TASK:
Read through the listing, and wherever a line holds the word "begin", return it.

STUDY MATERIAL:
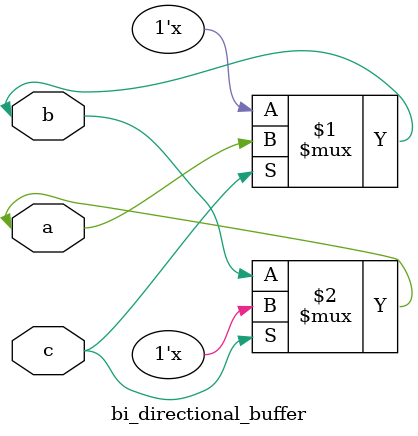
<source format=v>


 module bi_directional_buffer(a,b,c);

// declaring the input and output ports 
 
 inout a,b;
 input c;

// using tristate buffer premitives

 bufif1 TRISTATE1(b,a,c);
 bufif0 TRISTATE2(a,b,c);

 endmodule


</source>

* * *

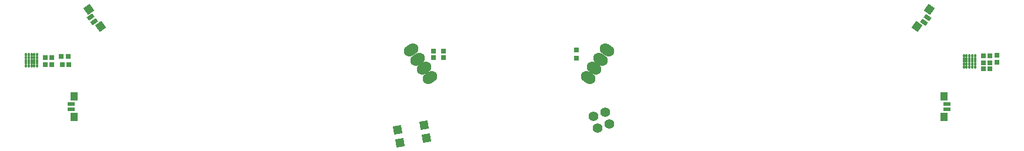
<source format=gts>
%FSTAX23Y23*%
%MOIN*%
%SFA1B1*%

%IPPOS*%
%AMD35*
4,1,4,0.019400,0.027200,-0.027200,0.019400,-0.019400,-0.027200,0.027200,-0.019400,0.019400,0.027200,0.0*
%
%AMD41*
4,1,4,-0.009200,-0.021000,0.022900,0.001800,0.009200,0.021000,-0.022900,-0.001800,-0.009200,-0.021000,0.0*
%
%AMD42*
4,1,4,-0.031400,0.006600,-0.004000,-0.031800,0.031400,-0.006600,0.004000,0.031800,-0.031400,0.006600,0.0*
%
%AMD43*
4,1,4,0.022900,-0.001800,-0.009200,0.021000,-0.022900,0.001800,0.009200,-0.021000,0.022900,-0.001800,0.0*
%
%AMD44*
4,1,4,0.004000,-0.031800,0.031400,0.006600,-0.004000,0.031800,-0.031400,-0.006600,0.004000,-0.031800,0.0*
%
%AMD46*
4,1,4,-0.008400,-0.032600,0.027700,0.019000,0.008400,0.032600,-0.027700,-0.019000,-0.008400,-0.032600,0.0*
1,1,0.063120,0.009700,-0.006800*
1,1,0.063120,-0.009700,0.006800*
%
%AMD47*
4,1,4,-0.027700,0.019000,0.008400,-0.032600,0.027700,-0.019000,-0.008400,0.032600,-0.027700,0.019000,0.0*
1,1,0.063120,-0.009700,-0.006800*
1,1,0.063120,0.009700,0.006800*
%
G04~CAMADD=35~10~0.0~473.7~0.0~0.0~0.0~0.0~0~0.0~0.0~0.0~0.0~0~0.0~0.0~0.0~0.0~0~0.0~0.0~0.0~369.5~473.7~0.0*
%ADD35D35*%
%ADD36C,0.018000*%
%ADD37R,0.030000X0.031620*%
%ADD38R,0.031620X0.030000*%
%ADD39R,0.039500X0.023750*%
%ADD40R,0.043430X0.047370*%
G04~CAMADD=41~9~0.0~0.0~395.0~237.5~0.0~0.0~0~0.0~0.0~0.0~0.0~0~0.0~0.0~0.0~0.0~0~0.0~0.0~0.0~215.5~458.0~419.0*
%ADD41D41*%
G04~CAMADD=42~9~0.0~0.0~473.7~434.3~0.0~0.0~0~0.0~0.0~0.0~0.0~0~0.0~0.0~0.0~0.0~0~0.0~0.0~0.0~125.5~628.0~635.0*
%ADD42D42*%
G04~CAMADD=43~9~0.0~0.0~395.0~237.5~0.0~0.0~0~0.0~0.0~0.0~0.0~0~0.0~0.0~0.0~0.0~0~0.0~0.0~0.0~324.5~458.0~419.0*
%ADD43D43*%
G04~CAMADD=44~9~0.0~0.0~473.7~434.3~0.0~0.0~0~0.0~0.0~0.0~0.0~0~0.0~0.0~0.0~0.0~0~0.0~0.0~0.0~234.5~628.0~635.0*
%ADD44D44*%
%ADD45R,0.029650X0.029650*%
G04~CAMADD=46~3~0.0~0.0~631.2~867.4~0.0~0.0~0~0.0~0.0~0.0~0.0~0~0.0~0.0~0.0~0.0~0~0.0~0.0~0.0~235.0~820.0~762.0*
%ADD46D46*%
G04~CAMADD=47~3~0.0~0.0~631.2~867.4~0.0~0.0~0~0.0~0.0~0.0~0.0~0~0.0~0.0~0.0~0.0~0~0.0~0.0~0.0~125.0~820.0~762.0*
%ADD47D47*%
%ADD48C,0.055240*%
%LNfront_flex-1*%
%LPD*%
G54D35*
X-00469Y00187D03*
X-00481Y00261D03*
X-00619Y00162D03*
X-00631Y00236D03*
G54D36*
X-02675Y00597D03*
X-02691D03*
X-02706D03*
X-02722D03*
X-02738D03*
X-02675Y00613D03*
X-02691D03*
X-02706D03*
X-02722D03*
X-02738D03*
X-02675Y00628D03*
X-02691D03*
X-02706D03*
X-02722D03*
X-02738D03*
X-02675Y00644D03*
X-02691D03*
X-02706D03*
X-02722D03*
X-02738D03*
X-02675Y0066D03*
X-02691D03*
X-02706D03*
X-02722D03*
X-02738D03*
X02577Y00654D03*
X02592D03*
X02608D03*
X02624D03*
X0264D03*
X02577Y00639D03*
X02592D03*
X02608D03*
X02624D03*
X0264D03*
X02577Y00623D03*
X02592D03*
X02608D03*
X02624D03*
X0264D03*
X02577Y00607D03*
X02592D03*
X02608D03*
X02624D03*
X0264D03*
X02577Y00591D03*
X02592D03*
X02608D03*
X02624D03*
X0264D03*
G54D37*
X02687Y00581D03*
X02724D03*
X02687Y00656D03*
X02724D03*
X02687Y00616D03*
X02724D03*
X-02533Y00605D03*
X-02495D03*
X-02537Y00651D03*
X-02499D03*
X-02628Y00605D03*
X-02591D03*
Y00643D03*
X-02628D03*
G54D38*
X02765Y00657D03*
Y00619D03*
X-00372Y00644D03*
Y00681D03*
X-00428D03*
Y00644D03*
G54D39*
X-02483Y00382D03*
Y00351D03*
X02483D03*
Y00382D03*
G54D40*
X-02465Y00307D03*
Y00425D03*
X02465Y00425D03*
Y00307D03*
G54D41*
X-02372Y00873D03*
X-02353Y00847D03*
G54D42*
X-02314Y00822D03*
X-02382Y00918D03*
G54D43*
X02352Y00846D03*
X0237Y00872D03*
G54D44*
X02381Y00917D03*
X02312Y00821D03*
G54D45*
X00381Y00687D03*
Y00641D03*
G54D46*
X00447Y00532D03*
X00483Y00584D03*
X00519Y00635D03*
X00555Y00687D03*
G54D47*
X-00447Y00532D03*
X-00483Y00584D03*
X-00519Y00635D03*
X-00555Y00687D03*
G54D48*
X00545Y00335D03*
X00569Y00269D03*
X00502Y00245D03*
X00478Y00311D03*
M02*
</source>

* * *

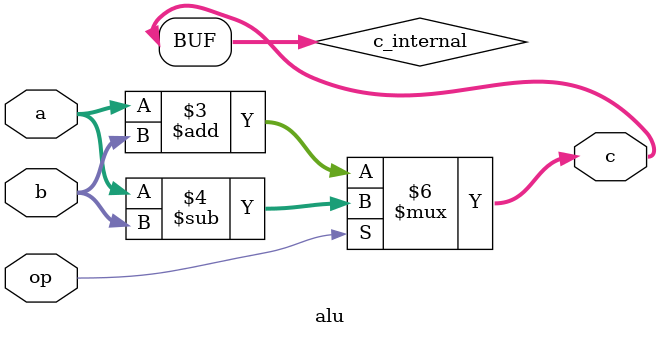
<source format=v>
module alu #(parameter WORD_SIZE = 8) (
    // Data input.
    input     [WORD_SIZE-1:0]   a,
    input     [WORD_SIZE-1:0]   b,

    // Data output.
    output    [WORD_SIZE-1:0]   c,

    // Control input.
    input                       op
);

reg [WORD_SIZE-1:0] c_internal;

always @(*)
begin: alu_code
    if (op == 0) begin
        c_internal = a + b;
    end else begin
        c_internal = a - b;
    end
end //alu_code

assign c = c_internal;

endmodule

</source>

EXERCISE OUTPUT:
begin: alu_code
    if (op == 0) begin
    end else begin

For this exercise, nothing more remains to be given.